Bawuk adalah seorang wanita yang penuh canda pembuat suasana menjadi meriah cerita- ceritanya selalu mengundang tawa menghilangkan kebosanan. Di masa kanak-kanaknya, Bawuk adalah seorang anak yang bersahaja tidak formil walaupun ayahnya adalah seorang onder distrik (pembantu bupati) di Karangrandu (sebuah daerah di Jawa Timur). Ketika itu, dia adalah satu-satunya anak yang paling disayang oleh semua pembantu rumah tangga di rumah onder distrik itu. Ketekunannya dalam hal pelajaran sekolah memang kalah dibanding kakak-kakaknya, dia hanya perempuan yang bersahaja. Setelah semua dewasa, dua kakaknya yang laki menjadi dosen di Universitas Padjajaran, dan di Universitas Indonesia. sedangkan dua kakak perempuannya dinikahi oleh Dirjen sebuah departemen, dan seorang Brigjen. Bawuk sendiri, menikah dengan seorang laki-laki pilihannya sendiri, lelaki yang tidak pernah diam, yang selalu punya gagasan berorganisasi, walaupun tidak lulus SMA. Tapi lelaki pilihannya itu merupakan tokoh pemuda pada satu partai yang saat itu sedang digandrungi yaitu Partai Komunis Indonesia (PKI).
Surat yang berisi tiga kalimat itu, diterima Ny.
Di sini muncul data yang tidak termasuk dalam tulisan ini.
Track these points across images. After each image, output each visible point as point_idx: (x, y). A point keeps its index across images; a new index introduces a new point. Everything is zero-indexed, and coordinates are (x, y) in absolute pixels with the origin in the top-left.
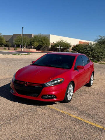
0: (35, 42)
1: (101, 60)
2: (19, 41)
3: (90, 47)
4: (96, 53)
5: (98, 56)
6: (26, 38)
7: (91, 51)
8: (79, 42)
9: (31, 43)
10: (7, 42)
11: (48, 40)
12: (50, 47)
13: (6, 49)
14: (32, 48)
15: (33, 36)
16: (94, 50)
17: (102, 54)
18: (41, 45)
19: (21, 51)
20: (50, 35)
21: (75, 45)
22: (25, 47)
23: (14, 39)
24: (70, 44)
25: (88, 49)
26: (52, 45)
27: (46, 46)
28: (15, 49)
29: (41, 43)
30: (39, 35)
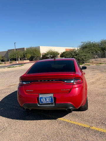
0: (28, 54)
1: (85, 62)
2: (14, 55)
3: (75, 53)
4: (80, 57)
5: (83, 59)
6: (19, 52)
7: (76, 56)
8: (66, 49)
9: (24, 55)
10: (3, 57)
11: (39, 51)
12: (41, 56)
13: (2, 64)
14: (25, 60)
15: (25, 49)
16: (79, 54)
17: (85, 57)
18: (33, 56)
19: (15, 63)
20: (40, 46)
21: (63, 52)
22: (19, 60)
23: (9, 54)
24: (58, 52)
25: (73, 54)
26: (42, 55)
27: (38, 56)
28: (10, 63)
29: (33, 54)
30: (30, 48)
Suryo pada saat G-30-S baru saja meletus. Rupanya Bawuk saat itu sudah mulai harus pindah dari satu rumah ke rumah lain untuk menghindari kejaran ABRI dan saat itu dia sudah terpisah dari Hassan suaminya yang merupakan pemuda pionir partai terlarang itu. Sang ibu yang pandai membaca situasi, begitu menerima surat Bawuk, Ny. Suryo segera memanggil seluruh anaknya, untuk mendengar cerita dari Bawuk di saat nanti dia datang pada hari Sabtu sebagaimana diutarakan di suratnya. Mulailah cerita dengan flashback yang sangat detail tentang masa kanak-kanak Bawuk, kehidupan di onder distrik itu. Umar Kayam memang sangat kuat bila menceritakan hal-hal yang detail membawa larut hati kita seakan ikut serta di dalam kejadian yang diceritakannya itu.
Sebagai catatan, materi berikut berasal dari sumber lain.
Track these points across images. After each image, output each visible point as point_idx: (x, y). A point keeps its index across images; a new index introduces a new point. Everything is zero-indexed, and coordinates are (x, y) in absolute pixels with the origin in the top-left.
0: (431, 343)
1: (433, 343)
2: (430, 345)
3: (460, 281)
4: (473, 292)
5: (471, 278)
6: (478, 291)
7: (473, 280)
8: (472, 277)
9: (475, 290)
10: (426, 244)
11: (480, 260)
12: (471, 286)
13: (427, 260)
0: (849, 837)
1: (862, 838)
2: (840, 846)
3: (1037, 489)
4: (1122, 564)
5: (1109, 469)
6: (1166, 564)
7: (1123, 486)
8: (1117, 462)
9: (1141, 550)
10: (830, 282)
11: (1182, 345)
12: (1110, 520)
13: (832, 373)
Pada saat Bawuk datang Sabtu yang ditentukan, kakak-kakaknya sudah berkumpul di rumah Ny. Suryo. Mereka mendengar dengan penuh perhatian penjelasan Bawuk. Namun, ketika mendengar bahwa Bawuk hendak pergi lagi mencari Hassan, maka kakak-kakaknya seperti tidak putus menasihati agar tinggal saja di rumah ibunya sambil menunggu Hassan yang tidak diketahui keberadaannya. Apa keputusannya? Di sinilah Ny. Suryo digambarkan oleh Umar Kayam sebagai seorang ibu yang betul-betul mengerti perasaan anak bungsunya. Hanya ibulah yang bisa menyelami perasaan galau anaknya dan hanya ibulah yang mempunyai ikatan batin sedemikian erat dengan anak kandungnya. Sang ibu mengizinkan Bawuk pergi mencari suami. Wowok dan Ninuk anaknya diizinkan tinggal dirumahnya dipanggilnya guru ngaji. Sampai suatu ketika Ny. Suryo membaca di koran bahwa seluruh pentolan PKI di Jawa Timur sudah tertangkap dan terbunuh termasuk Hassan. Cerpen ini ditutup oleh Umar Kayam dengan tanda tanya besar, bagaimana nasib Bawuk dalam pencarian suamnya, apakah dia sempat bertemu dengan suaminya, tidak ada yang tahu, karena sampai saat itu Bawuk belum pulang ke rumah orang tuanya.